WORK TASK.
Only the lines holding "Stomach" are wanted here; copy each from the listing.

LISTED ENTRIES.

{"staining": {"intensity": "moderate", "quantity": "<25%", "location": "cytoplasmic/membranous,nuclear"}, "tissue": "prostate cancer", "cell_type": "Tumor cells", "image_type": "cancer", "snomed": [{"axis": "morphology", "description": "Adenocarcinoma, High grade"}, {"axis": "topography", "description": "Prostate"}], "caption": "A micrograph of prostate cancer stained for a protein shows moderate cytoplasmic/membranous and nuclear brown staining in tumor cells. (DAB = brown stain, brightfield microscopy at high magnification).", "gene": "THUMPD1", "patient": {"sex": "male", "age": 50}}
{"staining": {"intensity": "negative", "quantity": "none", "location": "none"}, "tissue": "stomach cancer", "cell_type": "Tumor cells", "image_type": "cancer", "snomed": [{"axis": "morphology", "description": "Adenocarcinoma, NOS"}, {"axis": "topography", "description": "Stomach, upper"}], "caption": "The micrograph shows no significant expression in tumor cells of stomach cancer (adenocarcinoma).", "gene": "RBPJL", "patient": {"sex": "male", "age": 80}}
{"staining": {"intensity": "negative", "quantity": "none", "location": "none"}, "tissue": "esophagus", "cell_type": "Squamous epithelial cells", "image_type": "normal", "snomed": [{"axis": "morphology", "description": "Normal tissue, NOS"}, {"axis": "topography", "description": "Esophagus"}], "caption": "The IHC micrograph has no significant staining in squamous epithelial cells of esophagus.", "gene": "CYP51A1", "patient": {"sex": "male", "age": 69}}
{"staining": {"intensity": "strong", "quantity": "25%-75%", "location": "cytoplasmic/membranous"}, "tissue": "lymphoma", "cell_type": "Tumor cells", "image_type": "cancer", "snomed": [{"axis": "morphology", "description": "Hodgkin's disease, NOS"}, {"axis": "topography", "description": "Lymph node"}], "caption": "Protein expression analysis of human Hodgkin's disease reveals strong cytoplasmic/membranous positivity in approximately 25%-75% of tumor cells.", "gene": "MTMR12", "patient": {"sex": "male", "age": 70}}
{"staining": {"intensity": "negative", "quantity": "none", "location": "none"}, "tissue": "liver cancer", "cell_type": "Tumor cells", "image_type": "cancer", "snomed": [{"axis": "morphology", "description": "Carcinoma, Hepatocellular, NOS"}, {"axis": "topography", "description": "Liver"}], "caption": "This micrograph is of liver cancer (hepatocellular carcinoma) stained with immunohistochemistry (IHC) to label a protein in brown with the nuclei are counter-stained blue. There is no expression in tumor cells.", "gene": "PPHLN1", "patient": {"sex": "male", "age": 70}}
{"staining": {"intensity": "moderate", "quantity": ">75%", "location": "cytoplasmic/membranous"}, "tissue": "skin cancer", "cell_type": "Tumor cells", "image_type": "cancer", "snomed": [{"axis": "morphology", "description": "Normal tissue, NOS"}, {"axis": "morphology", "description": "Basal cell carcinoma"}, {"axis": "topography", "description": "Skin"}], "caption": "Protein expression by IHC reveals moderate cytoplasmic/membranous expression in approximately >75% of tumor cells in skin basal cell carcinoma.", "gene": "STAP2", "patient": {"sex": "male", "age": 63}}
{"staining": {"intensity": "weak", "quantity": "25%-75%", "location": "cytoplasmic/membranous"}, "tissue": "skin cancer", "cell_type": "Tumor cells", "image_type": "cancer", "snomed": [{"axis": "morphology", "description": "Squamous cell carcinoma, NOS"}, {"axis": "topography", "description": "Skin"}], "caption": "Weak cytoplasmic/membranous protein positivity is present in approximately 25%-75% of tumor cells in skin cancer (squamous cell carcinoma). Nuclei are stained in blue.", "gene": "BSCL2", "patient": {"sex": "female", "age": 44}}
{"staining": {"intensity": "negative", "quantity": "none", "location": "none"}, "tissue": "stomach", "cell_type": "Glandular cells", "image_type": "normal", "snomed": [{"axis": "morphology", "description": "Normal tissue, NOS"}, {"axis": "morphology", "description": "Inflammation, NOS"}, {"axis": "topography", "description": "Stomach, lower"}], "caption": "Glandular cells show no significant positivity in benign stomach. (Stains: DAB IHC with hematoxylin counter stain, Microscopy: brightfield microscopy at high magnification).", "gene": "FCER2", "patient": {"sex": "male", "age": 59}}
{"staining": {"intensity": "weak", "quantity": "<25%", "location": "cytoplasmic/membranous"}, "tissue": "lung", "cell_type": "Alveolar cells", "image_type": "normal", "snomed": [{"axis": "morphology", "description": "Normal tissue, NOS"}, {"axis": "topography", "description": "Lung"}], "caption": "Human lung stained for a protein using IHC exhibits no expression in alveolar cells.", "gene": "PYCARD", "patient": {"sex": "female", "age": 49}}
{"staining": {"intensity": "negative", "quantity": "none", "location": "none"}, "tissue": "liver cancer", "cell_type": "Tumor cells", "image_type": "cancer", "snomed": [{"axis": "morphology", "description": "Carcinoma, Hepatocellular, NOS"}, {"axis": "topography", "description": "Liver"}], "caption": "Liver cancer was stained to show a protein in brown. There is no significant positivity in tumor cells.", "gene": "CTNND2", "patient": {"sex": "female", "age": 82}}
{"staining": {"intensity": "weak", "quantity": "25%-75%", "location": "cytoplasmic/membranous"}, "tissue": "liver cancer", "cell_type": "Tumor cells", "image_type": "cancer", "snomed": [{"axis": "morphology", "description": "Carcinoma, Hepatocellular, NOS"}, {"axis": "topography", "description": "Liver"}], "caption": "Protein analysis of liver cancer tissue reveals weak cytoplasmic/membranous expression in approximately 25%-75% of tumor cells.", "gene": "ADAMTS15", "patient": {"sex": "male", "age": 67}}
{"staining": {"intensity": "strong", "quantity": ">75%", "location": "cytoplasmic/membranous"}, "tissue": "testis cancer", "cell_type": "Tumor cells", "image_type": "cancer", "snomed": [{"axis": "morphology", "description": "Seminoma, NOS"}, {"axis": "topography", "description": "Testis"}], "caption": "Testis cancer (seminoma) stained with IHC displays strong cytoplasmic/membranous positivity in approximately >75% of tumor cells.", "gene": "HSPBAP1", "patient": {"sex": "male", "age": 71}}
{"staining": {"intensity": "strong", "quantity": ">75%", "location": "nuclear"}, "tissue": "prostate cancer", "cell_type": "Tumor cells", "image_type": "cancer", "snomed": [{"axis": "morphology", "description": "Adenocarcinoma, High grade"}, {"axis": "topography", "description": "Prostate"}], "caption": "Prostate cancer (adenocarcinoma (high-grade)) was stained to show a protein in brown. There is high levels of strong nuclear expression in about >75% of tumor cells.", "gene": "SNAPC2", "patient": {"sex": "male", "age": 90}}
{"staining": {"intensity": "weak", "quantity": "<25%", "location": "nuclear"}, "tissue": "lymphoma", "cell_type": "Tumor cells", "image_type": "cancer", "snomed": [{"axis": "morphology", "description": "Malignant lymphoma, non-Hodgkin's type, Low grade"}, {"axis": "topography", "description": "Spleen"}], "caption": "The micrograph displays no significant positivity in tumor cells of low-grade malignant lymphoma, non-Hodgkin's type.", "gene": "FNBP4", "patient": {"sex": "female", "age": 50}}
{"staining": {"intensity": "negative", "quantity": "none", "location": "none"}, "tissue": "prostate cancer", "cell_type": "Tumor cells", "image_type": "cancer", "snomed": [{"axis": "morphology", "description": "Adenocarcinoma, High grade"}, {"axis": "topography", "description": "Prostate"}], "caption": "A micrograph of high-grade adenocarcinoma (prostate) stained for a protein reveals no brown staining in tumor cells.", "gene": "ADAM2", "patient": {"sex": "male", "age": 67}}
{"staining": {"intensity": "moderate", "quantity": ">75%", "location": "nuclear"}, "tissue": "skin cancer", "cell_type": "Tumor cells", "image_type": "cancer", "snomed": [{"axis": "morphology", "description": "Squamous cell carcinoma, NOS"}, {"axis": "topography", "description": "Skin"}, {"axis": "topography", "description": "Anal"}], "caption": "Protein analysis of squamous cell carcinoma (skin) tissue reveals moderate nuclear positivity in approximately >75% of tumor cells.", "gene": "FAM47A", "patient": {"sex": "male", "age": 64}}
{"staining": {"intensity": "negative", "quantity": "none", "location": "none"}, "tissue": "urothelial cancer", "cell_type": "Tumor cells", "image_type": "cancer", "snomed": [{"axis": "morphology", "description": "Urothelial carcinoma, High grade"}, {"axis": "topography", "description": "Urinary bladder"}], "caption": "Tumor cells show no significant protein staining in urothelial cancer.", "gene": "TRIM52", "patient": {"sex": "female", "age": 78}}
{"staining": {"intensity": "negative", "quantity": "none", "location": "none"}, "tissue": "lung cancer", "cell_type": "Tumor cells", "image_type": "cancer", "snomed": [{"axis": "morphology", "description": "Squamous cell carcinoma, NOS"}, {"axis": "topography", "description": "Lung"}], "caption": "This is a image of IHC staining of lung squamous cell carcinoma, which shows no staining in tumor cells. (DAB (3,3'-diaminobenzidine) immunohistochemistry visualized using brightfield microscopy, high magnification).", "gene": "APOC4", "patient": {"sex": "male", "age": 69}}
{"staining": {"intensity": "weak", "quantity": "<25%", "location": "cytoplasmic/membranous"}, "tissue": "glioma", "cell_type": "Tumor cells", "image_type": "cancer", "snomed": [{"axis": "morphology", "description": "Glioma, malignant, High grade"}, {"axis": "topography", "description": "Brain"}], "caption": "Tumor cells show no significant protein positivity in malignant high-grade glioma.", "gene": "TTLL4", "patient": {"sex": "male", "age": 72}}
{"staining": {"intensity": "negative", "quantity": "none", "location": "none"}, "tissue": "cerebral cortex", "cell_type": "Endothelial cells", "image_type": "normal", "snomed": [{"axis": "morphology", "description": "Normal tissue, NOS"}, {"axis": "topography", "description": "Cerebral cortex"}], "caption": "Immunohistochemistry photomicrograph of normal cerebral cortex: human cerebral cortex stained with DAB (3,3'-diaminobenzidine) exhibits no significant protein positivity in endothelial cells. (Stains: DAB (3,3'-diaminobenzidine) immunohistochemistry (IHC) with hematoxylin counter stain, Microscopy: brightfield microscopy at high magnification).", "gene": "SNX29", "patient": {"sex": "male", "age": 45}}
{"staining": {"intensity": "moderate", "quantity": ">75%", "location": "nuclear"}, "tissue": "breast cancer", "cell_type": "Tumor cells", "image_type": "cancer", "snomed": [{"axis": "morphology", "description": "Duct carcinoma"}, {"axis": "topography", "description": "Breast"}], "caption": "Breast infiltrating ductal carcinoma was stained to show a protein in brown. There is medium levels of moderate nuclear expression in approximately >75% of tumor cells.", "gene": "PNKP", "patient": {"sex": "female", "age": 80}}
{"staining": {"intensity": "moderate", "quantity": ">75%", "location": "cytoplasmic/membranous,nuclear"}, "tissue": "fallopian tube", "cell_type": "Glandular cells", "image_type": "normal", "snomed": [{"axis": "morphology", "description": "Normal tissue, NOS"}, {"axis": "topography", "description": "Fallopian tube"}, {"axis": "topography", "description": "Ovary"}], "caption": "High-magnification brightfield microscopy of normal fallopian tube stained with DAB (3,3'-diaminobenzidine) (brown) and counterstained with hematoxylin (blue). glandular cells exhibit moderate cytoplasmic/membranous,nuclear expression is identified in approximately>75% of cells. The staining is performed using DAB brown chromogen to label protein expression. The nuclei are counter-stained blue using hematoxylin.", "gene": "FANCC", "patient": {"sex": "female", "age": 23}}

WRITTEN SOLUTION.
{"staining": {"intensity": "negative", "quantity": "none", "location": "none"}, "tissue": "stomach cancer", "cell_type": "Tumor cells", "image_type": "cancer", "snomed": [{"axis": "morphology", "description": "Adenocarcinoma, NOS"}, {"axis": "topography", "description": "Stomach, upper"}], "caption": "The micrograph shows no significant expression in tumor cells of stomach cancer (adenocarcinoma).", "gene": "RBPJL", "patient": {"sex": "male", "age": 80}}
{"staining": {"intensity": "negative", "quantity": "none", "location": "none"}, "tissue": "stomach", "cell_type": "Glandular cells", "image_type": "normal", "snomed": [{"axis": "morphology", "description": "Normal tissue, NOS"}, {"axis": "morphology", "description": "Inflammation, NOS"}, {"axis": "topography", "description": "Stomach, lower"}], "caption": "Glandular cells show no significant positivity in benign stomach. (Stains: DAB IHC with hematoxylin counter stain, Microscopy: brightfield microscopy at high magnification).", "gene": "FCER2", "patient": {"sex": "male", "age": 59}}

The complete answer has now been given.